Shoddy article. Author assumes and manipulates facts given in the links to suit the narrative. Opinions are being passed on as facts and facts are hiding somewhere in the corner.
1) Ayushman Bharat is yet to complete its first year. There is no credible data to support or refute author’s claims.
2) The claim of “63 million Indians fell into poverty each year” is from a six year old study by two researchers which is not only fails to define what poverty in this context is but also contradicts the findings of World Data Lab, Vienna according to which the number of poor in India (earn less than $1.90 daily) is little over 65 million and is decling steadily.
WB and UN have similar numbers.
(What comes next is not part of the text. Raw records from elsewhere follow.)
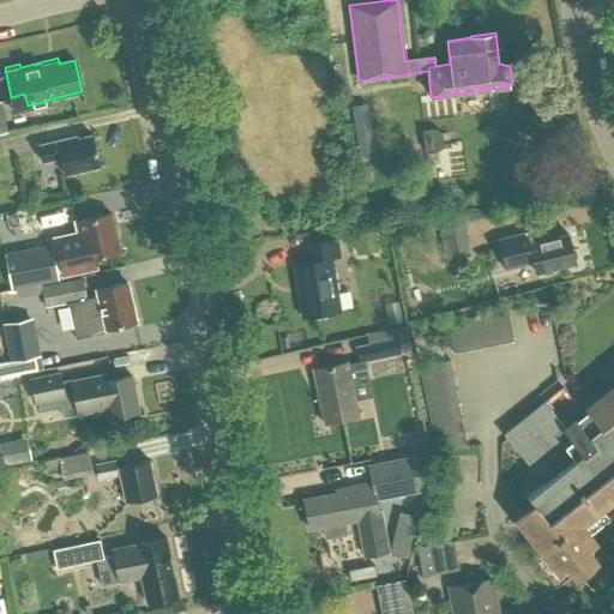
[(422,132),(425,154),(438,152),(443,148),(441,133),(433,131),(422,132)]
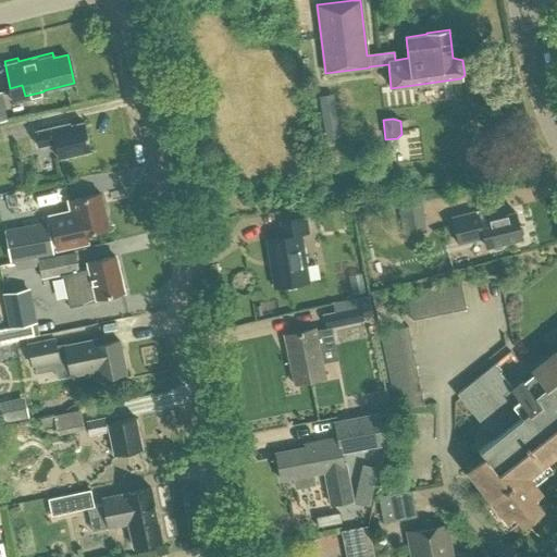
[(35,132),(38,147),(54,143),(58,158),(90,150),(84,122),(71,125),(71,123),(35,132)]
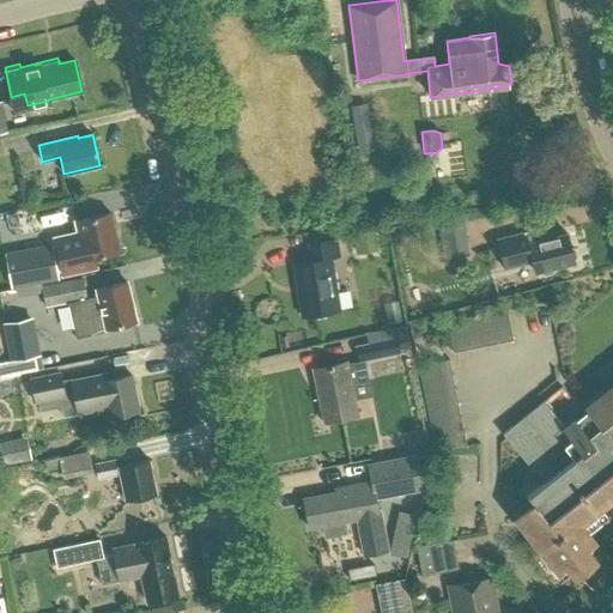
[(74,222),(78,234),(54,240),(61,274),(92,267),(91,258),(120,252),(110,213),(74,222)]
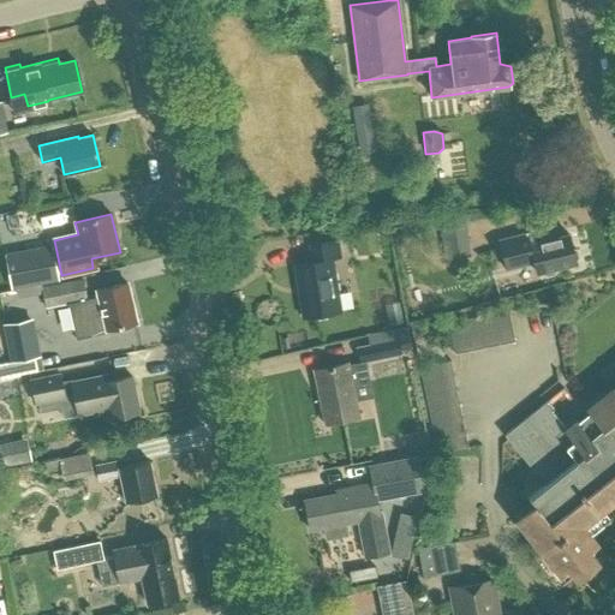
[(469,257),(465,222),(429,227),(431,251),(442,250),(443,260),(469,257)]
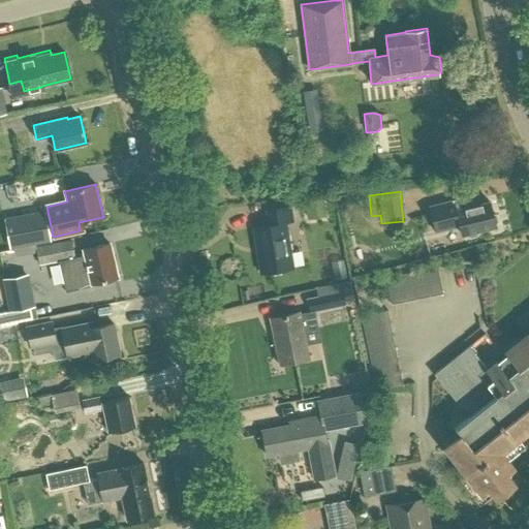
[(428,206),(435,231),(460,225),(462,236),(467,234),(469,236),(475,235),(476,231),(495,226),(494,223),(497,220),(495,215),(492,213),(489,200),(466,207),(465,201),(459,198),(428,206)]
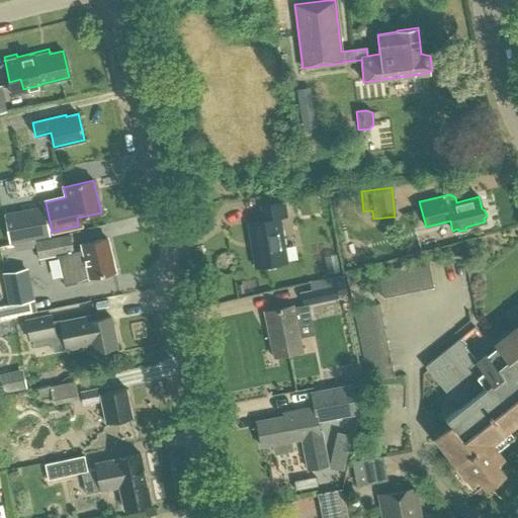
[(286,216),(284,201),(260,205),(263,220),(249,223),(256,266),(287,261),(280,217),(286,216)]
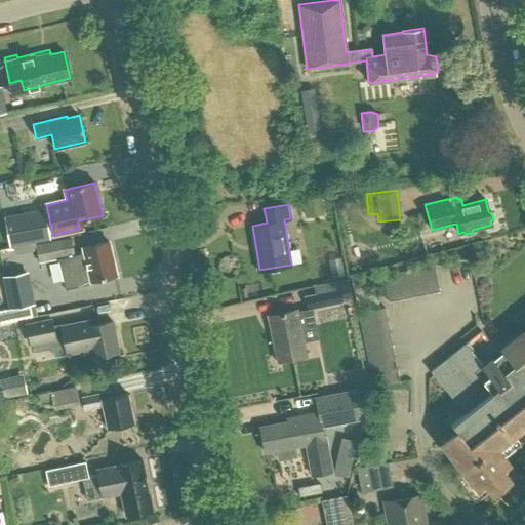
[(45,214),(21,219),(26,243),(49,238),(45,214)]
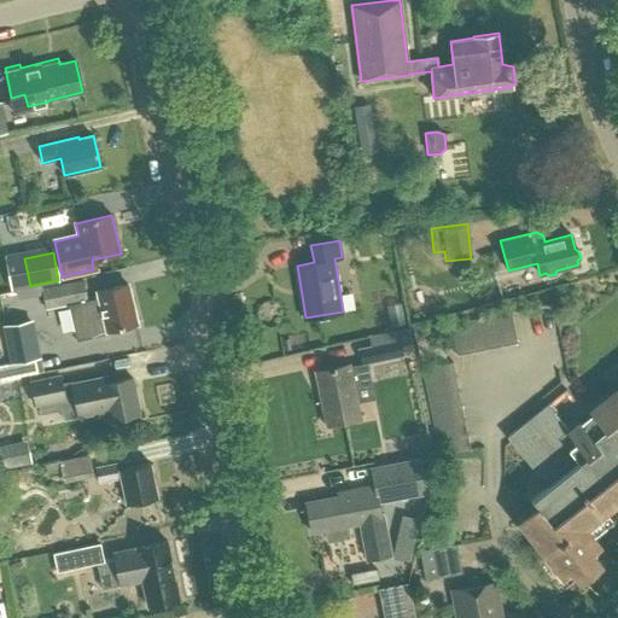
[(87,299),(81,279),(41,287),(45,308),(87,299)]
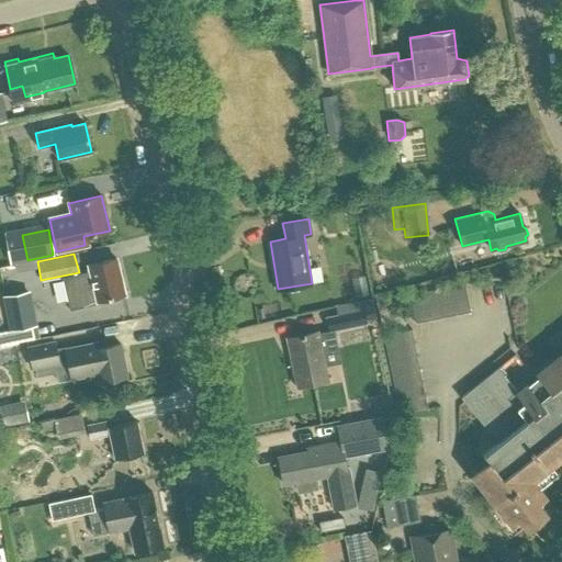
[(107,299),(124,295),(116,259),(89,265),(90,271),(62,278),(69,311),(108,301),(107,299)]
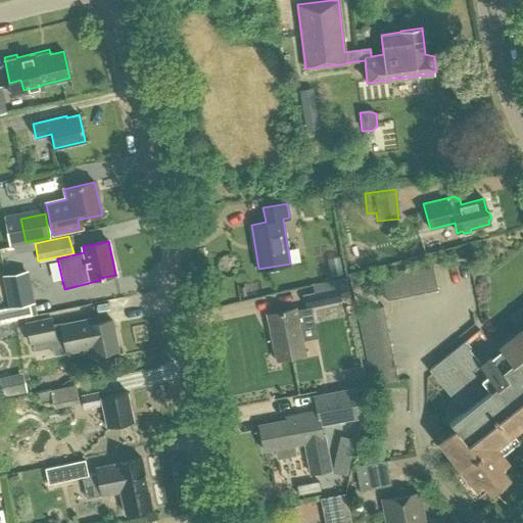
[(382,276),(387,301),(438,291),(433,266),(382,276)]
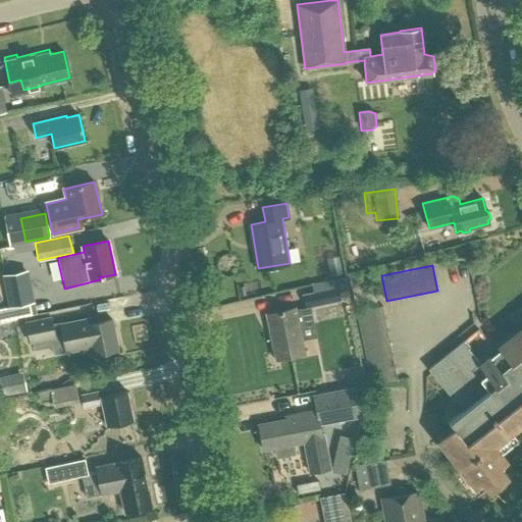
[(24,270),(3,275),(9,307),(32,303),(24,270)]
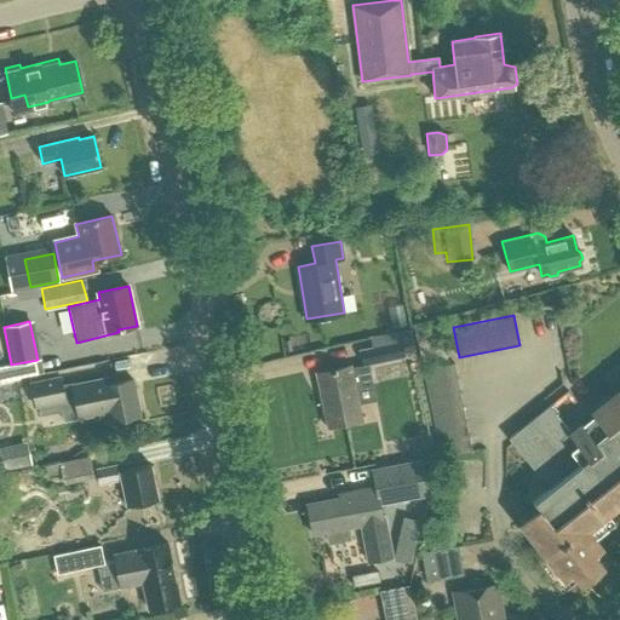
[(362,365),(403,356),(400,340),(359,350),(362,365)]
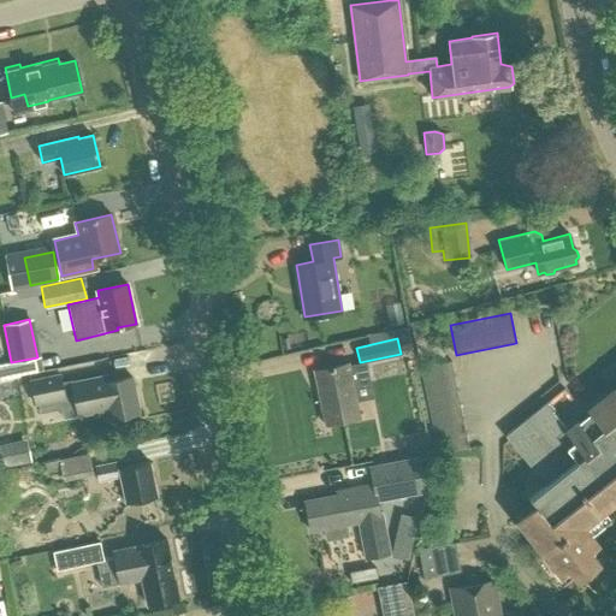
[(431,350),(442,357),(448,349),(436,342),(431,350)]
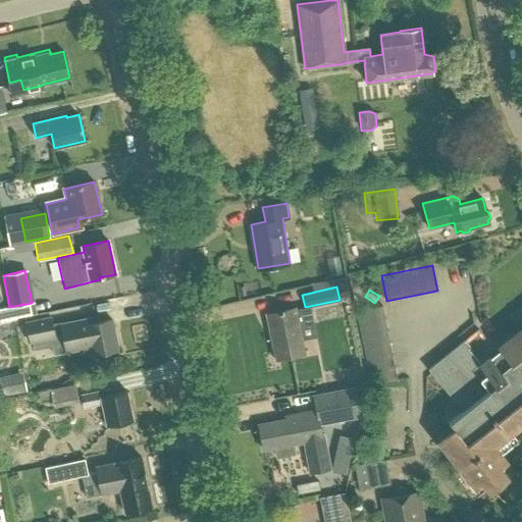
[(299,307),(268,313),(278,359),(309,353),(299,307)]
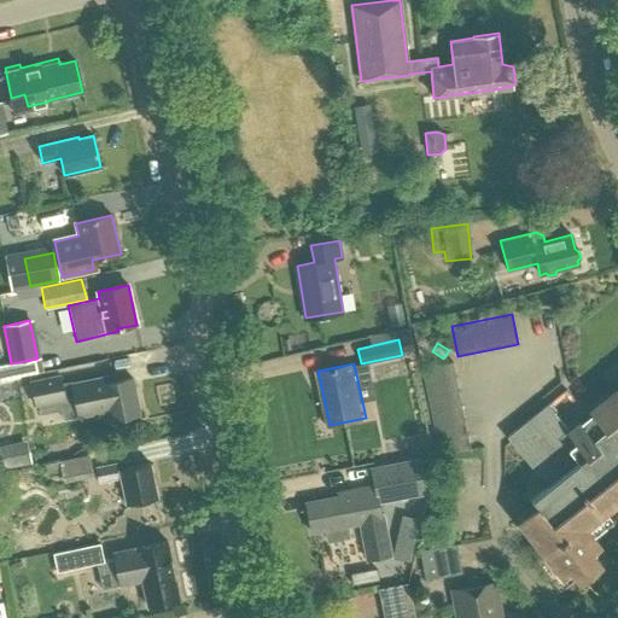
[(470,450),(452,363),(420,369),(437,456),(470,450)]
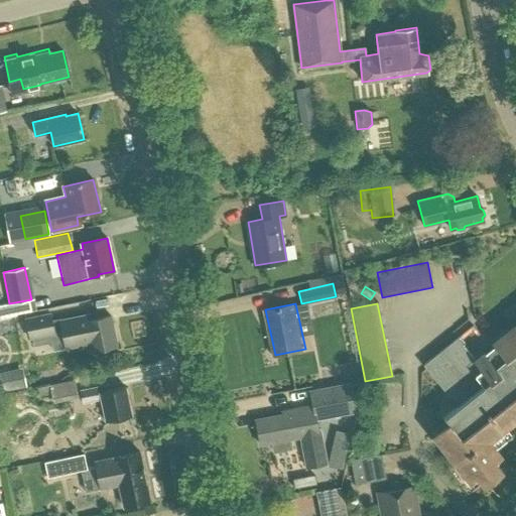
[(23,319),(28,342),(53,336),(48,313),(23,319)]
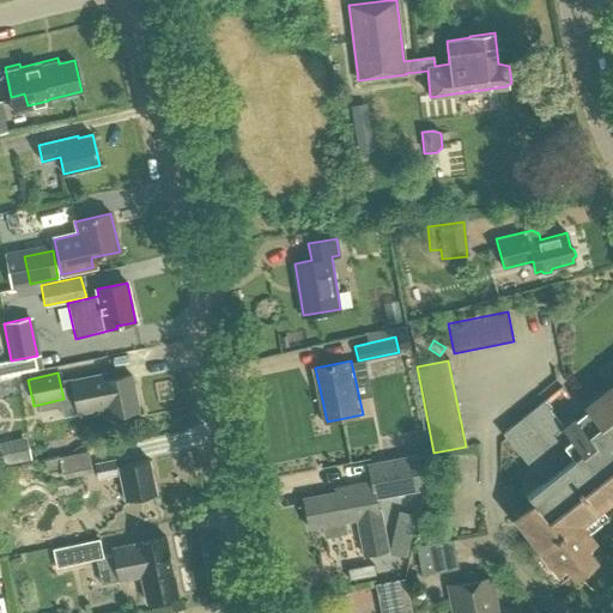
[(131,375),(107,380),(105,374),(71,381),(77,413),(105,408),(107,417),(138,411),(131,375)]
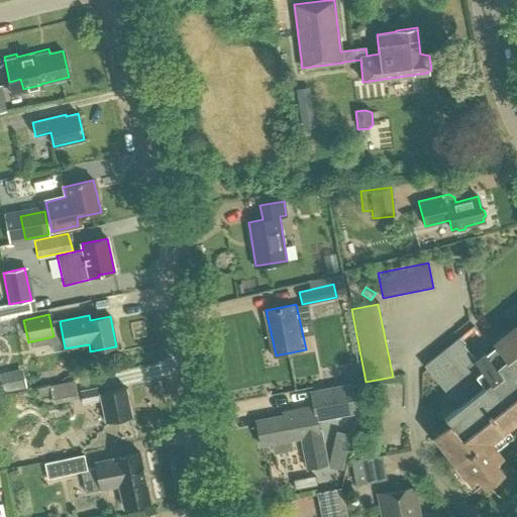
[(495,451),(513,436),(505,426),(516,416),(516,325),(498,341),(501,344),(484,358),(483,357),(477,362),(457,337),(424,365),(460,410),(451,417),(454,422),(437,435),(473,479),(480,473),(486,481),(498,471),(492,462),(499,457),(495,451)]
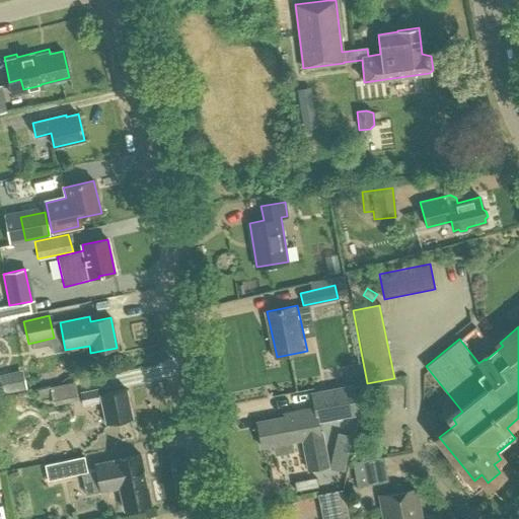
[(0,396),(26,391),(21,372),(0,376),(0,396)]
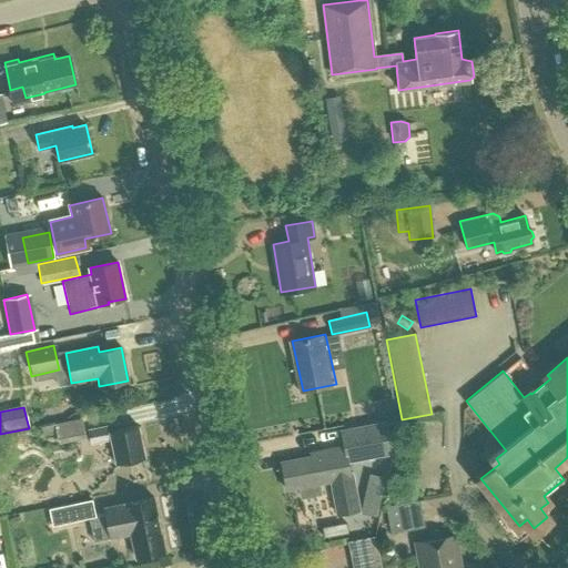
[(58,422),(60,437),(84,432),(80,417),(58,422)]
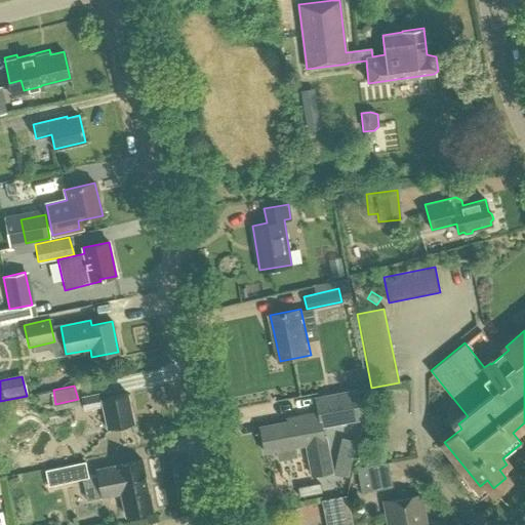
[(275,423),(264,427),(268,452),(280,449),(282,458),(299,455),(297,446),(309,444),(315,475),(335,471),(329,439),(327,440),(324,426),(367,418),(361,389),(318,397),(321,412),(296,416),(296,419),(275,423)]
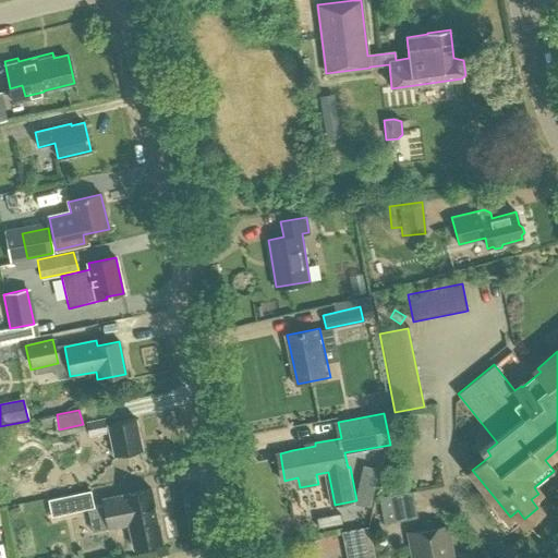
[(88,436),(109,432),(113,456),(142,450),(135,417),(111,423),(110,417),(86,422),(88,436)]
So how credible are the author’s numbers?
3) “Angioplasty costs down 8-18% post stent price cut, says study.” From this very article. How is that a bad thing?
4) “A global study has found a Made-in-India stent, Supraflex, clinically at par with Abbott’s Xience.” Please look up this sentence for more information.
Evidently, Indian made stents are just as good as Abbott’s and cost a fraction. So why the brouhaha?
Citing a study done by the stent manufacturer’s lobby group along with IQVIA only weakened the already shaky foundation of the article.
If the author is a reasercher then he is bad at his job. If he is writing this on someone else’s behalf then let the readers decide the validity of his claims and opinions based on better sourced information.
Very nicely argued. I agree with you. Its very easy to find favorable articles on a country like India which sadly ranks 184th out of 191 countries in terms of percentage of GDP expenditure on health. However, it shouldn’t be used to suite a particular agenda against a “specific person”.
@reply I don’t think that heathcare expediture per gdp is a metric India as a country should focus on. It is one of the umpteen “standards” thrown around as a one shoe fits all which is plain lazy and sometimes outright dangerous.
US spends more than 17% of its GDP on healthcare and still lacks universal healthcare coverage & lags behind on many key things. Thailand on the other hand spends just around 4% of its GDP and provides universal healthcare coverage.